The total trading turnover of the benchmark index was SR3.95 billion ($1.05 billion), as 102 of the listed stocks advanced, while 147 retreated.
The MSCI Tadawul Index increased, up 0.54 points, or 0.04 percent, to close at 1,467.06.
The Kingdom’s parallel market Nomu lost 85.41 points, or 0.36 percent, to close at 23,357.50. This comes as 19 of the listed stocks advanced, while 46 retreated.
The best-performing stock was Tourism Enterprise Co., with its share price surging by 10 percent to SR13.53.
Other top performers included Al Yamamah Steel Industries Co., which saw its share price rise by 8.64 percent to SR39.22, and Anaam International Holding Group, which saw a 4.05 percent increase to SR12.59.
Alramz Real Estate Co. saw its share price rising by 3.95 percent to close at SR61.85, while Umm Al Qura for Development and Construction Co. closed at SR18.08, marking a 3.67 percent increase in share price.
On the downside, the worst performer of the day was Saudi Industrial Export Co., whose share price fell by 3.72 percent to SR2.59.
ACWA Power Co. saw its share price fall 3.54 percent to SR177.20, while Naseej International Trading Co. declined 3.08 percent to SR29.56.
Moreover, the share price of Rabigh Refining and Petrochemical Co. dropped 2.95 percent to close at SR6.57, while Nice One Beauty Digital Marketing Co. saw its share price dropping 2.65 percent to SR17.97.
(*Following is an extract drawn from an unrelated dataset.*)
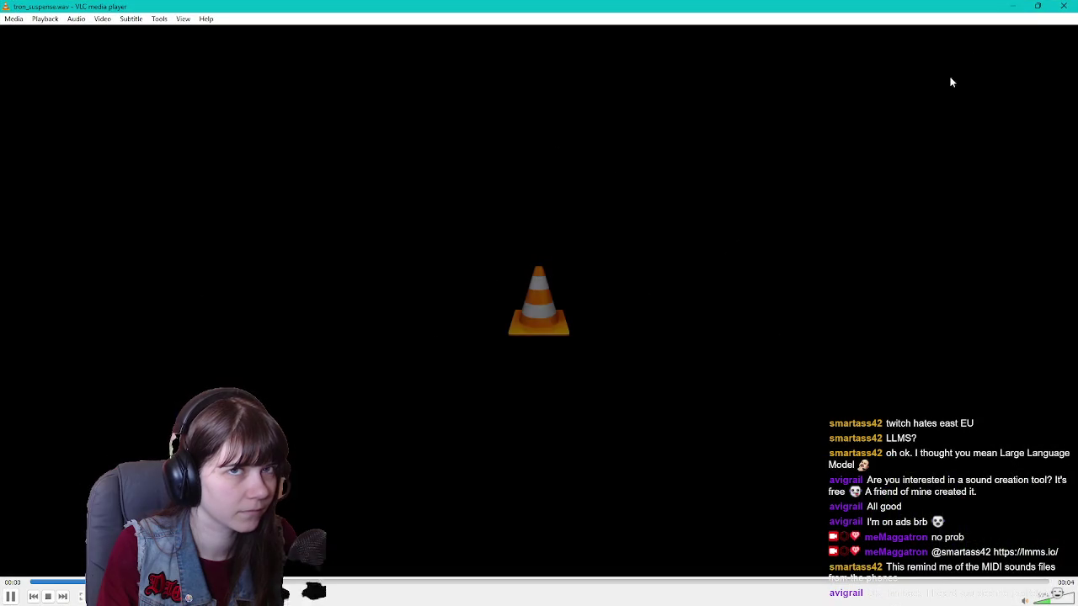
left_click(1066, 6)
On the announcement front, Alinma Capital has declared a cash dividend distribution totaling SR6.55 million for unitholders of the Alinma Saudi Government Sukuk ETF Fund.
The dividend, covering the period from July to December, amounts to SR0.162 per unit and represents approximately 1.56 percent of the fund’s net asset value as of Jan. 15.
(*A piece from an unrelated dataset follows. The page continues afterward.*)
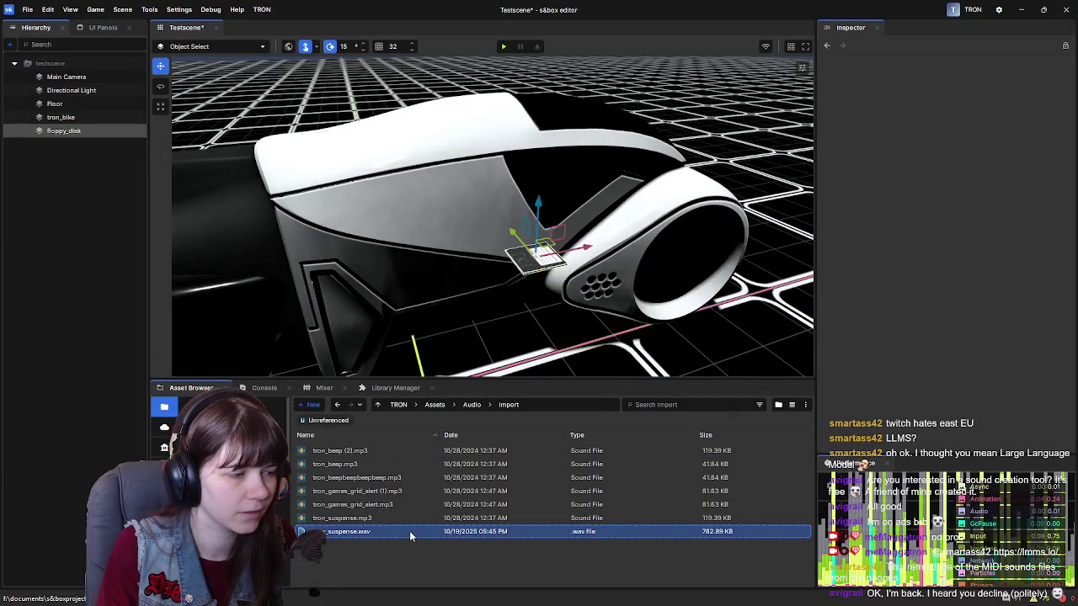
key("Delete")
left_click(634, 335)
Its share price closed at SR10.42 on the main market, marking a 0.1 percent increase.
Also, Itmam Consultancy Co. has been awarded a significant project by the Digital Government Authority to develop digital investment skills within the public sector.
The contract, officially granted on Jan. 19, is valued at more than 5 percent of the company’s total 2024 revenue.
According to a statement, the program aims to equip government employees with the expertise needed to enhance digital government investment efficiency, focusing on software license development aligned with legal and technical standards.
Its share price remained unchanged on Nomu at SR16.40.